The phone rang: once, twice, three, four times. On the fifth peal she answered it.

‘Helen, I’ve caught you in at last. Where were you last night? Never mind, you can tell me when we meet. I’m in Dublin, staying at the Fitzwilliam and I’m coming to see you. We need to talk. You must give me your answer. I’ll order a taxi and be with you in half an hour or less.’

‘No, wait.
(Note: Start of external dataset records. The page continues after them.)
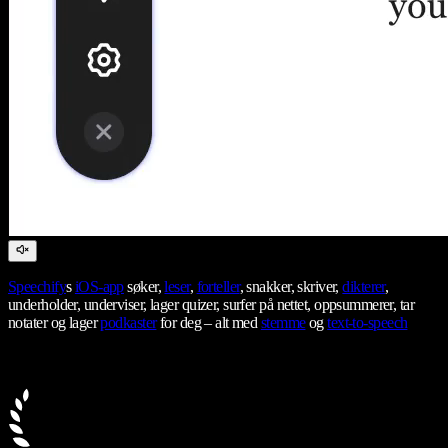
Speechify
s
iOS-app
søker,
leser
,
forteller
, snakker, skriver,
dikterer
,
underholder, underviser, lager quizer, surfer på nettet, oppsummerer, tar
notater og lager
podkaster
for deg – alt med
stemme
og
text-to-speech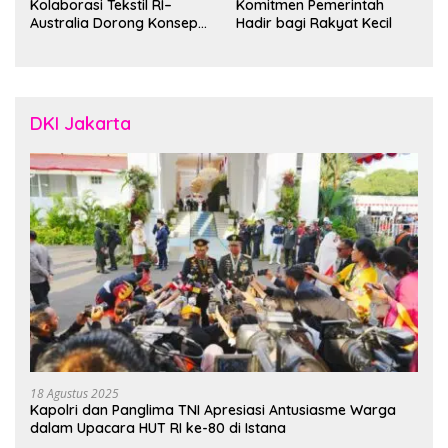
Kolaborasi Tekstil RI–
Komitmen Pemerintah
Australia Dorong Konsep
Hadir bagi Rakyat Kecil
“Designed in Australia,
Crafted in Indonesia”
DKI Jakarta
18 Agustus 2025
Kapolri dan Panglima TNI Apresiasi Antusiasme Warga
dalam Upacara HUT RI ke-80 di Istana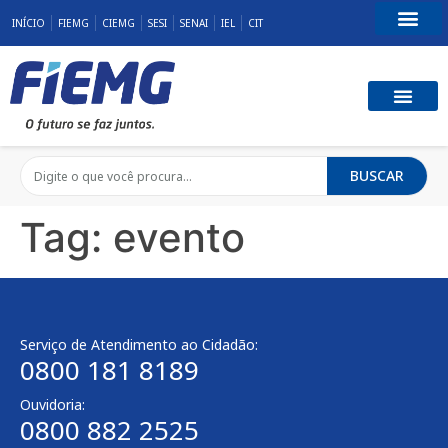
INÍCIO
FIEMG
CIEMG
SESI
SENAI
IEL
CIT
Fale Conosco
BUSCAR
Tag:
evento
Serviço de Atendimento ao Cidadão:
0800 181 8189
Ouvidoria:
0800 882 2525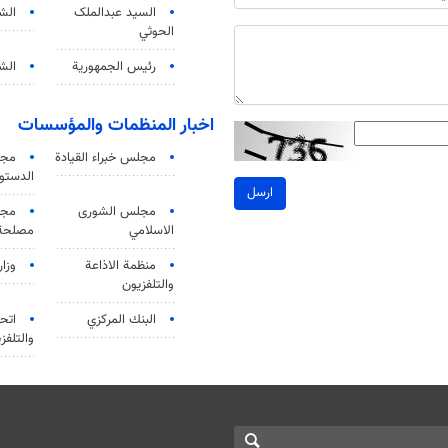
السید عبدالملک
الش
الحوثي
رئيس الجمهورية
الشي
اخبار المنظمات والمؤسسات
مجلس خبراء القيادة
مجل
الدستو
ارسل
مجلس الشورى
مجم
الاسلامي
مصلحة 
منظمة الاذاعة
وزار
والتلفزیون
البنك المركزي
اتحا
والتلفز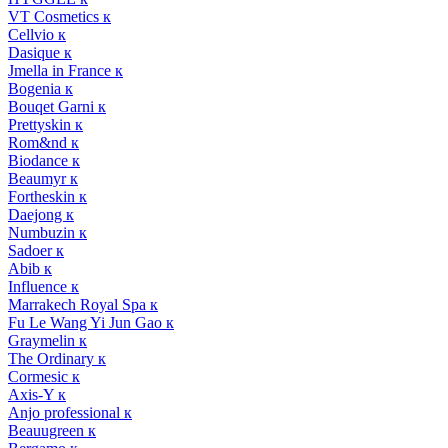
VT Cosmetics к
Cellvio к
Dasique к
Jmella in France к
Bogenia к
Bouqet Garni к
Prettyskin к
Rom&nd к
Biodance к
Beaumyr к
Fortheskin к
Daejong к
Numbuzin к
Sadoer к
Abib к
Influence к
Marrakech Royal Spa к
Fu Le Wang Yi Jun Gao к
Graymelin к
The Ordinary к
Cormesic к
Axis-Y к
Anjo professional к
Beauugreen к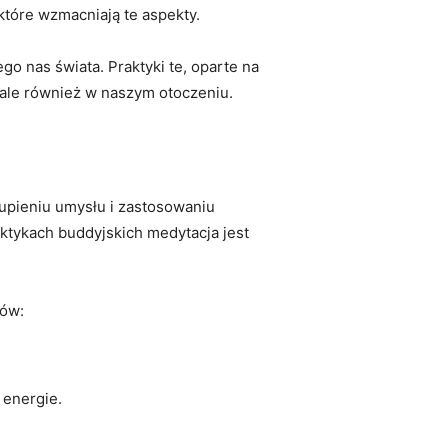
tóre wzmacniają ​te aspekty.
o‌ nas⁣ świata. Praktyki ⁢te, oparte na
, ale​ również w naszym ​otoczeniu.
kupieniu umysłu ​i zastosowaniu
ktykach buddyjskich medytacja jest
ków:
 energie.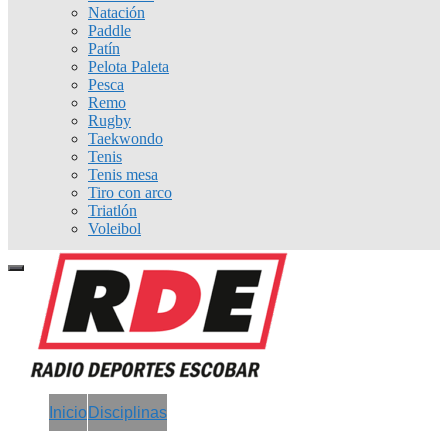
Natación
Paddle
Patín
Pelota Paleta
Pesca
Remo
Rugby
Taekwondo
Tenis
Tenis mesa
Tiro con arco
Triatlón
Voleibol
Inicio
Disciplinas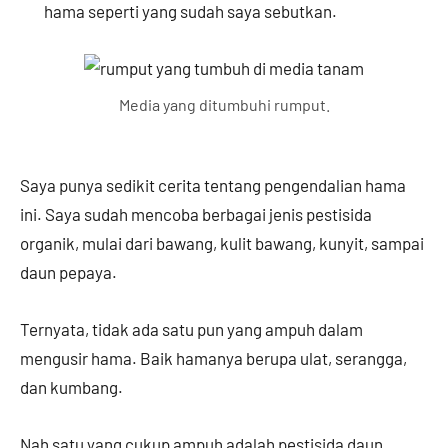
hama seperti yang sudah saya sebutkan.
Media yang ditumbuhi rumput.
Saya punya sedikit cerita tentang pengendalian hama
ini. Saya sudah mencoba berbagai jenis pestisida
organik, mulai dari bawang, kulit bawang, kunyit, sampai
daun pepaya.
Ternyata, tidak ada satu pun yang ampuh dalam
mengusir hama. Baik hamanya berupa ulat, serangga,
dan kumbang.
Nah satu yang cukup ampuh adalah pestisida daun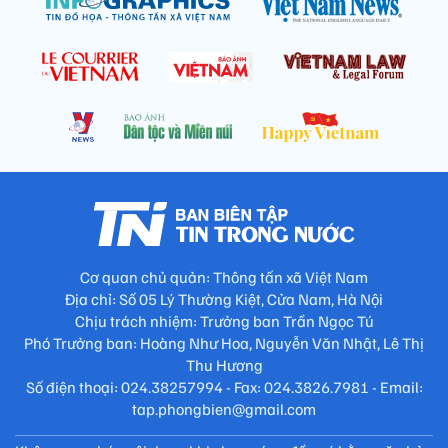
Cơ quan chủ quản: Thông tấn xã Việt Nam
Địa chỉ: Số 05 Lý Thường Kiệt, Cửa Nam, Hà Nội
Chịu trách nhiệm: Trưởng ban Trần Ngọc Tú
Phó Trưởng ban: Hoàng Như Hoa, Nguyễn Văn Nhật, Lê Thị
Thu Hương
Số điện thoại: 024.38257994 - Fax: 024.3826.7981 - Email:
tap.phongbien@gmail.com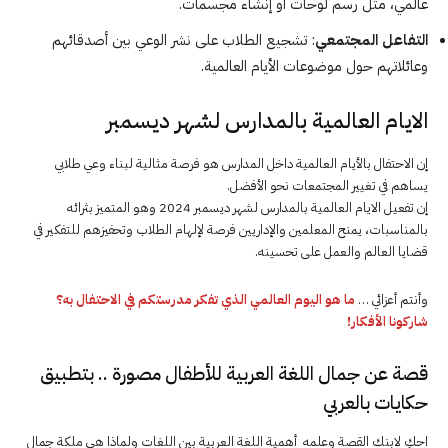
عالمي، مثل رسم لوحات أو إنشاء مجسمات.
التفاعل المجتمعي
: تشجيع الطلاب على نشر الوعي بين أصدقائهم
وعائلاتهم حول موضوعات الأيام العالمية.
الايام العالمية بالمدارس لشهر ديسمبر
إن الاحتفال بالأيام العالمية داخل المدارس هو فرصة مثالية لبناء وعي طلابي
يساهم في تغيير المجتمعات نحو الأفضل.
إن تفعيل الايام العالمية بالمدارس لشهر ديسمبر 2024 وهو المتميز بثرائه
بالمناسبات، يمنح المعلمين والإداريين فرصة لإلهام الطلاب وتحفيزهم للتفكير في
قضايا العالم والعمل على تحسينه.
وأنتم أعزائي …
ما هو اليوم العالمي الذي تفكر مدرستكم في الاحتفال به؟
شاركونا الأفكار!
قصة عن جمال اللغة العربية للأطفال مصورة .. بتطبيق
حكايات بالعربي
احكِ لابنك القصة وعلمه أهمية اللغة العربية بين اللغات ولماذا هي ملكة جمال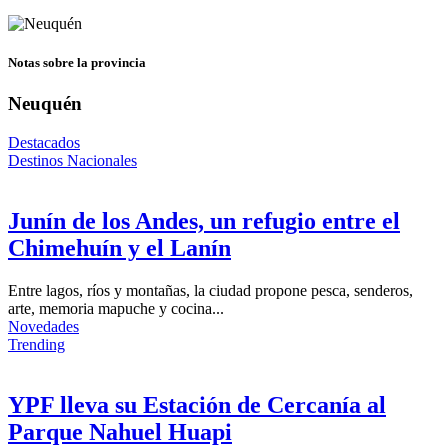
Notas sobre la provincia
Neuquén
Destacados
Destinos Nacionales
Junín de los Andes, un refugio entre el
Chimehuín y el Lanín
Entre lagos, ríos y montañas, la ciudad propone pesca, senderos,
arte, memoria mapuche y cocina...
Novedades
Trending
YPF lleva su Estación de Cercanía al
Parque Nahuel Huapi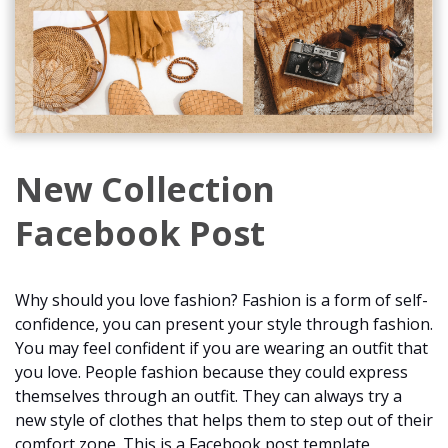
New Collection
Facebook Post
Why should you love fashion? Fashion is a form of self-
confidence, you can present your style through fashion.
You may feel confident if you are wearing an outfit that
you love. People fashion because they could express
themselves through an outfit. They can always try a
new style of clothes that helps them to step out of their
comfort zone. This is a Facebook post template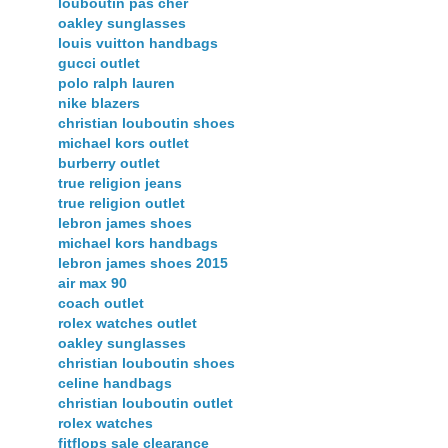
louboutin pas cher
oakley sunglasses
louis vuitton handbags
gucci outlet
polo ralph lauren
nike blazers
christian louboutin shoes
michael kors outlet
burberry outlet
true religion jeans
true religion outlet
lebron james shoes
michael kors handbags
lebron james shoes 2015
air max 90
coach outlet
rolex watches outlet
oakley sunglasses
christian louboutin shoes
celine handbags
christian louboutin outlet
rolex watches
fitflops sale clearance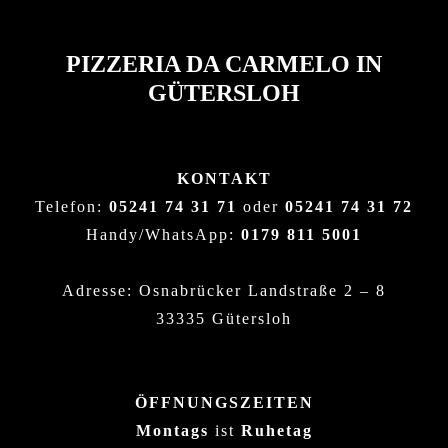
PIZZERIA DA CARMELO IN
GÜTERSLOH
KONTAKT
Telefon:
05241 74 31 71
oder
05241 74 31 72
Handy/WhatsApp:
0179 811 5001
Adresse: Osnabrücker Landstraße 2 – 8
33335 Gütersloh
ÖFFNUNGSZEITEN
Montags
ist
Ruhetag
I’ll meet you somewhere.’

‘Where?’ The man’s accent was similar to hers, but with an English intonation overlaying the Kilkenny pronunciation.

‘I’ll collect you from your hotel; we can find a park to walk in.’

‘See you in half an hour then. I’ll be waiting in the foyer.’

‘Patrick, I’m not even dressed yet. Make it an hour.’

Why oh why had she agreed? Why oh why had she stayed out so late last night? The hollows under her eyes would be sagging to her jawline. Why oh why hadn’t she sprung up and taken a shower as she intended, instead of diving below the duvet for an extra snooze? Why oh why was she thinking in cliché-ridden why-oh-whys? But a final one – why oh why was she developing a spot slap-bang between her eyebrows? Still, she could take care of that in seconds; concealer was up there with the polio vaccination in terms of service to humankind as far as Helen was concerned.

She washed and dressed at warp speed, cramming herself into last night’s moleskin rejects and adding a heavy woollen coat and velvet scarf. Her car keys went AWOL and she spent a frantic ten minutes turning her bag upside down and combing the pockets of all her jackets, until she found them in their usual place in the letter rack.

‘Catch a grip, Sharkey,’ she instructed the pallid face in the hall mirror. ‘It’s daylight, he’s not going to pounce. And, above all, remember you have willpower. Use it.’